Dysgerminoma accounts for only 1–3% of ovarian cancers and about 30–40% of all ovarian germ cell malignant tumors. Pure ovarian dysgerminomas with associated elevation of hCG are rare (around 2%) and their optimum management is unclear.[2]

A raised β hCG titre may result in hormonal manifestations that may mimic an ectopic pregnancy or hydatiform mole. FNAC of ovarian neoplasms is a relatively less frequented area. However, a study by Hemlatha et al,[3] of US-guided FNAC of 105 cases of ovarian neoplasms demonstrated a diagnostic accuracy of 89.75% with a false negative rate of 4.76%. Here, we report a unique case of an FNAC diagnosis of bilateral dysgerminoma of the ovary with syncytiotrophoblastic giant cells associated with elevated β hCG in a nonpregnant woman whose diagnosis was later confirmed by histopathology.

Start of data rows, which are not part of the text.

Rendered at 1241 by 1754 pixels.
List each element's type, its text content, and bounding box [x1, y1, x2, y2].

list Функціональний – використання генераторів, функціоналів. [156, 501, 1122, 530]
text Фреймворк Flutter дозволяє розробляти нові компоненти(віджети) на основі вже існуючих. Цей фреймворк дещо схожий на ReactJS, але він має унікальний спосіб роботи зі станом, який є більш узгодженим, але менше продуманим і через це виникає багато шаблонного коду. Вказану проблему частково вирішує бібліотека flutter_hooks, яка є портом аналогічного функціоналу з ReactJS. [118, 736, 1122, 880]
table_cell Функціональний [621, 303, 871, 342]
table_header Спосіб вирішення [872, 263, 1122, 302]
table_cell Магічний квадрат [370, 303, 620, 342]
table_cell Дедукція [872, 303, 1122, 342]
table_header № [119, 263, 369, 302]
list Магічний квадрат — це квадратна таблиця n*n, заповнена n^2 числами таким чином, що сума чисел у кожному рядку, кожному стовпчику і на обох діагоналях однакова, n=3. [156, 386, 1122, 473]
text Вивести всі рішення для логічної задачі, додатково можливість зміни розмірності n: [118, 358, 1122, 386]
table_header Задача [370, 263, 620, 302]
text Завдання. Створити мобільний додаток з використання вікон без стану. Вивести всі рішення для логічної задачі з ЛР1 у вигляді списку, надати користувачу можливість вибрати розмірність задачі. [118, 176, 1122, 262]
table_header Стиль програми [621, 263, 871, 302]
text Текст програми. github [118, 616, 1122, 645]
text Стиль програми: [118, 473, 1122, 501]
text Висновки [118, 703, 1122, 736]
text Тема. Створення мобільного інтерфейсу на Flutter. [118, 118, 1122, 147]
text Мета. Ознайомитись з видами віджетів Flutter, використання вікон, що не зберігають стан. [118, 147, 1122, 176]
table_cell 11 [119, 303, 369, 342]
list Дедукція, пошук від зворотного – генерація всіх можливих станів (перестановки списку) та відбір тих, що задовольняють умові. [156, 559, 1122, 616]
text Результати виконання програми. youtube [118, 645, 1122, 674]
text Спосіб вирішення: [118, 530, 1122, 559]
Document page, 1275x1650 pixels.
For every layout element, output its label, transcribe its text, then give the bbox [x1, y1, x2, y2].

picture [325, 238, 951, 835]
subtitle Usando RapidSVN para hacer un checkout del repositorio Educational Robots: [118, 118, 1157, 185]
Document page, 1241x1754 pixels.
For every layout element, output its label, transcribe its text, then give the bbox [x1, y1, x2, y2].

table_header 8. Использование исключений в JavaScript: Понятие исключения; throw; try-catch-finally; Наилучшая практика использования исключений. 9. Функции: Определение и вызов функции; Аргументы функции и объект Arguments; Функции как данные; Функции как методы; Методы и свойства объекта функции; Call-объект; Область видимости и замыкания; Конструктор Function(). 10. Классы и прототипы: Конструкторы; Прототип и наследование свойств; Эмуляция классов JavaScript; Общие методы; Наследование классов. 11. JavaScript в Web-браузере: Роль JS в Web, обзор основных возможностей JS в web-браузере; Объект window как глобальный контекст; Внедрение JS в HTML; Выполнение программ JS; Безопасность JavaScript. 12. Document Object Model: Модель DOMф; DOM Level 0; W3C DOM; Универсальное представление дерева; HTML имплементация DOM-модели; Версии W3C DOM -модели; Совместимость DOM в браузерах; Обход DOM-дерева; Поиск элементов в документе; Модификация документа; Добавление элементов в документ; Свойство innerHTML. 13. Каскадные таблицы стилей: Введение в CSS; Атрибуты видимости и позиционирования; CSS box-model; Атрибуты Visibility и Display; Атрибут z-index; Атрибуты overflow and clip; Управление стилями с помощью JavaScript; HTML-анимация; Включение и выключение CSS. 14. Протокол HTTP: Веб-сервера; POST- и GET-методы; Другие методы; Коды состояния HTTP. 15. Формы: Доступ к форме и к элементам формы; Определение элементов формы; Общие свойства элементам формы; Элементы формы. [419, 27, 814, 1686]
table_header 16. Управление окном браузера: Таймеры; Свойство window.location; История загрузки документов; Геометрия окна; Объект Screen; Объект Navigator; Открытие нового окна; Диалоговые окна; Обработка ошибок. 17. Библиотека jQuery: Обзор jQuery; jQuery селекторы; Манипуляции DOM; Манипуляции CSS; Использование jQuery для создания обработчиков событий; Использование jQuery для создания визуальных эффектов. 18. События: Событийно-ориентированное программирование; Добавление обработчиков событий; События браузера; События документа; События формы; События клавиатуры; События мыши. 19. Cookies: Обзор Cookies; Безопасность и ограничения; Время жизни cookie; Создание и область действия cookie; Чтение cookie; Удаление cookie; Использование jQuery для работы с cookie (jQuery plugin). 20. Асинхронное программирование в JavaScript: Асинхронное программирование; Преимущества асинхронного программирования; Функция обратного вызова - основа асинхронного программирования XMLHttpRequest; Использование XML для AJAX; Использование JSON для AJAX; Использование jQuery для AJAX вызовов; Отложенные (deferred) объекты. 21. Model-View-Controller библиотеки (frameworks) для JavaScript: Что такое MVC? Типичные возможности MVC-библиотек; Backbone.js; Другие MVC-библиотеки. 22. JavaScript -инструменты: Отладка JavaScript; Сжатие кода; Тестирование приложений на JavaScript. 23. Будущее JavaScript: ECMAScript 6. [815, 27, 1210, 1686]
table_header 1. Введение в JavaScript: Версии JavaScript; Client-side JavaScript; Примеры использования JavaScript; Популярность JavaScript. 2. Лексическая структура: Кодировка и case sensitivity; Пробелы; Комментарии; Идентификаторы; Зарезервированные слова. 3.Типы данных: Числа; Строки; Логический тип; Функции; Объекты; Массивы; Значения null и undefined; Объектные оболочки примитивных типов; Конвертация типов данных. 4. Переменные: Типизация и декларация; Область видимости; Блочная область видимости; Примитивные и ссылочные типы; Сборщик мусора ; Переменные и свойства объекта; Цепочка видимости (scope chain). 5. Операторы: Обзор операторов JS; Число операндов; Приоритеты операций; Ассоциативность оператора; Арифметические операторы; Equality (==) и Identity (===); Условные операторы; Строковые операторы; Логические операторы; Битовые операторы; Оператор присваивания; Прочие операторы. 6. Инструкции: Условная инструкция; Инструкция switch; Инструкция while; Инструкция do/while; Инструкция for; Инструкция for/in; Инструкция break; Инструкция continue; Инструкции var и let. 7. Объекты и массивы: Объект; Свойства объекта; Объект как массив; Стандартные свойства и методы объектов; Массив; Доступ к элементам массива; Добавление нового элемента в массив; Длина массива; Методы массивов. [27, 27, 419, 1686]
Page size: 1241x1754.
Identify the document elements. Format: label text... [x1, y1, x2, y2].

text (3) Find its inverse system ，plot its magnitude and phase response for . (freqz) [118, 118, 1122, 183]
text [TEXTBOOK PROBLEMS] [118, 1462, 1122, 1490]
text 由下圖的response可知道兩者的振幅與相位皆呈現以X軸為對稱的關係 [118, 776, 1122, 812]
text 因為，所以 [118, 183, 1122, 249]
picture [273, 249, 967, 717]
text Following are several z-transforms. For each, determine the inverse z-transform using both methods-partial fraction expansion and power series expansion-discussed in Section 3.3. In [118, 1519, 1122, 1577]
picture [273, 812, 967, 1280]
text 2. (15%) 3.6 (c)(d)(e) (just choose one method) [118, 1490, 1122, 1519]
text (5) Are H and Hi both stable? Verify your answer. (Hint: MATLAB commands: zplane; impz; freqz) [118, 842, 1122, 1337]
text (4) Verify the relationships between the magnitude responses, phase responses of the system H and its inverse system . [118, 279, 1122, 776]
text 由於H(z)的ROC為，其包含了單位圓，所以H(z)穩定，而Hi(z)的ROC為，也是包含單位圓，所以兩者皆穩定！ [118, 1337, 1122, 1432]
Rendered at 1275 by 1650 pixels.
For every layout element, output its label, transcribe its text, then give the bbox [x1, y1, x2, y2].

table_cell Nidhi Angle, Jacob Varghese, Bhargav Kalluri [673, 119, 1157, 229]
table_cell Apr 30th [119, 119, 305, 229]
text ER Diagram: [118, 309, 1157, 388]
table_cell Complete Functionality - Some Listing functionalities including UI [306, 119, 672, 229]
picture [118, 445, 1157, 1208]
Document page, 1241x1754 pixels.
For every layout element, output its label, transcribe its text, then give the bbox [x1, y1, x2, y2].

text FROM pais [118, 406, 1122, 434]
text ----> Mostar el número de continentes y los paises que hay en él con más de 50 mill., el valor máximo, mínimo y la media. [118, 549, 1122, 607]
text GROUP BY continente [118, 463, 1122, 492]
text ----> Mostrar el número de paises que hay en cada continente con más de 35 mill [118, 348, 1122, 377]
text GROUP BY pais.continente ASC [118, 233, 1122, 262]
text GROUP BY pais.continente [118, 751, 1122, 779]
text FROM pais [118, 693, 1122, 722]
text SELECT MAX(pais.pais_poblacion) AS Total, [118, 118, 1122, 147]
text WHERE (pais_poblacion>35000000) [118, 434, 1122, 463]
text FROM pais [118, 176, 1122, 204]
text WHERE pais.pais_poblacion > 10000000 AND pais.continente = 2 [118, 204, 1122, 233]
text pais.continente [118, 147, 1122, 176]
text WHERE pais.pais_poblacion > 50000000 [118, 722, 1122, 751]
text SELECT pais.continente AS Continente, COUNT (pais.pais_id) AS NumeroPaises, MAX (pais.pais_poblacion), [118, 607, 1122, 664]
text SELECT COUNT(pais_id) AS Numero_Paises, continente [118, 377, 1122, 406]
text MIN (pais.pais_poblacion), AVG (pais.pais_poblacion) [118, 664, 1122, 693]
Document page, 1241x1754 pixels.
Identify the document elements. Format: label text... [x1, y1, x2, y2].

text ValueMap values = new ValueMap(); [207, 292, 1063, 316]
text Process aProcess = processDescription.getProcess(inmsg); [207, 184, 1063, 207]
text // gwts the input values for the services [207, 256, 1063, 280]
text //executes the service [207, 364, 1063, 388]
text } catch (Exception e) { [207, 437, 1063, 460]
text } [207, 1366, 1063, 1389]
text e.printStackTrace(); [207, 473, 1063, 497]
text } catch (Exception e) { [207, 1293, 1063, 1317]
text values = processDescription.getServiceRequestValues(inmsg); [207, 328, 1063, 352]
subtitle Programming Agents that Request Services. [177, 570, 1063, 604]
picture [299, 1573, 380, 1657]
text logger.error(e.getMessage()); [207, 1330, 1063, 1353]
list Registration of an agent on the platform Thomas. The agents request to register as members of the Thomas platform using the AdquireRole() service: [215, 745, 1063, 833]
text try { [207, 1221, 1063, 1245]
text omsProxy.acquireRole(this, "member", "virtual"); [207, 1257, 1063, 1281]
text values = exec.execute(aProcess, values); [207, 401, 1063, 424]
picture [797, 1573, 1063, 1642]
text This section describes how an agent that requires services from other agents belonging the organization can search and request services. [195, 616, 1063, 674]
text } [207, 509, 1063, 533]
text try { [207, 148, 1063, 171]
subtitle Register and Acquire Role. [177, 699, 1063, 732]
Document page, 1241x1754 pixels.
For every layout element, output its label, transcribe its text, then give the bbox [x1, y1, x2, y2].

Zaloudek et al,[4] had described six cases of dysgerminomas with syncytiotropoblastic giant cells diagnosed on histopathology. Kim et al,[2] described a single case of pure dysgerminoma with syncytiotrophoblastic giant cell secreting β-HCG. Similar reports have been published by Kapp et al,[5] and Davidson.[6] But there is a dearth of reports of FNAC diagnosis of a pure dysgerminoma with syncytiotrophoblastic giant cells and elevated β hCG titres. Serial estimation of β hCG titre forms a valuable part of the follow-up of these patients. Our patient showed normal serum β-HCG titre at the six months’ follow–up.